As of December 31, 2017 and December 31, 2016, the Bank’s tier one leverage capital ratio was 5.51% and 4.82%, respectively, and its total risk based capital ratio was 10.11% and 9.08%, respectively. These ratios are below the levels required by the Consent Orders. Management is in the process of addressing all matters outlined in the Consent Orders. The net loss during the quarter resulted in a decrease in the capital ratios. Management has developed and submitted a Capital Plan that focuses on the following:

 

  · Core Profitability from Bank operations—Core profitability is essential to stop the erosion of capital.

 

  · External equity investments—During 2017, the Company received external investments of $925,000 and from other financial institutions. External capital investments will continue to be sought.

 

  · Performance grants---Management has developed a performance grant strategy to attract funding based on economic impact and job creation/retention.

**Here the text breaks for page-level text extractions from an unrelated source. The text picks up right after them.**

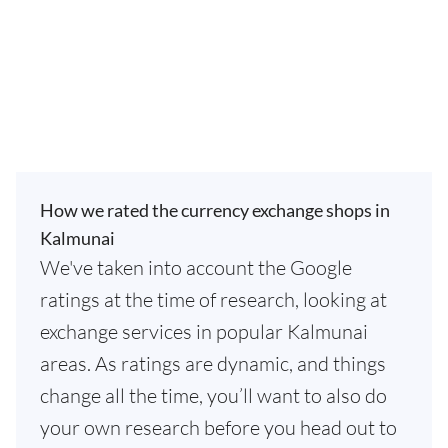
How we rated the currency exchange shops in
Kalmunai
We've taken into account the Google
ratings at the time of research, looking at
exchange services in popular Kalmunai
areas. As ratings are dynamic, and things
change all the time, you’ll want to also do
your own research before you head out to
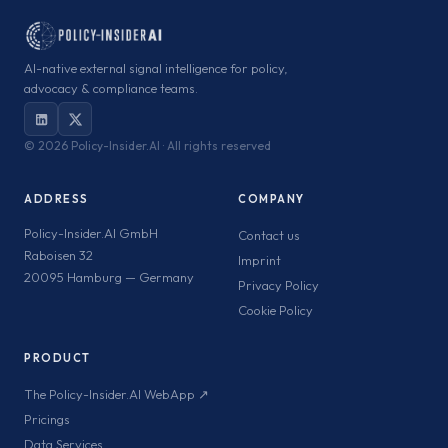
AI-native external signal intelligence for policy,
advocacy & compliance teams.
©
2026 Policy-Insider.AI · All rights reserved
ADDRESS
COMPANY
Policy-Insider.AI GmbH
Contact us
Raboisen 32
Imprint
20095 Hamburg — Germany
Privacy Policy
Cookie Policy
PRODUCT
The Policy-Insider.AI WebApp ↗
Pricings
Data Services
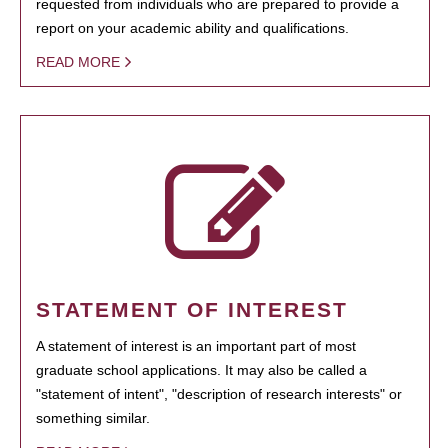
requested from individuals who are prepared to provide a
report on your academic ability and qualifications.
READ MORE
STATEMENT OF INTEREST
A statement of interest is an important part of most
graduate school applications. It may also be called a
"statement of intent", "description of research interests" or
something similar.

The goal is to obtain grant funding from local entities that are seeking a “return on impact”. In April 2019, the Bank received a $2.5 million economic stimulus grant from the City of Philadelphia.

 

Also, in September 2020, the Bank received a grant totaling $3.4 million from the Pennsylvania CDFI Network to provide financial assistance related to potential losses related to the COVID-19 pandemic. Approximately $2.8 million of this grant was recorded as contributed capital and $617,000 was recorded as deferred revenue. The deferred revenue portion of the grant was allocated to be used to make principal and interest payments for up to six months for struggling small businesses in the Bank’s loan portfolio.

 

As a result of the above actions, management believes that the Bank has and will be able to comply with the terms and conditions of the Orders.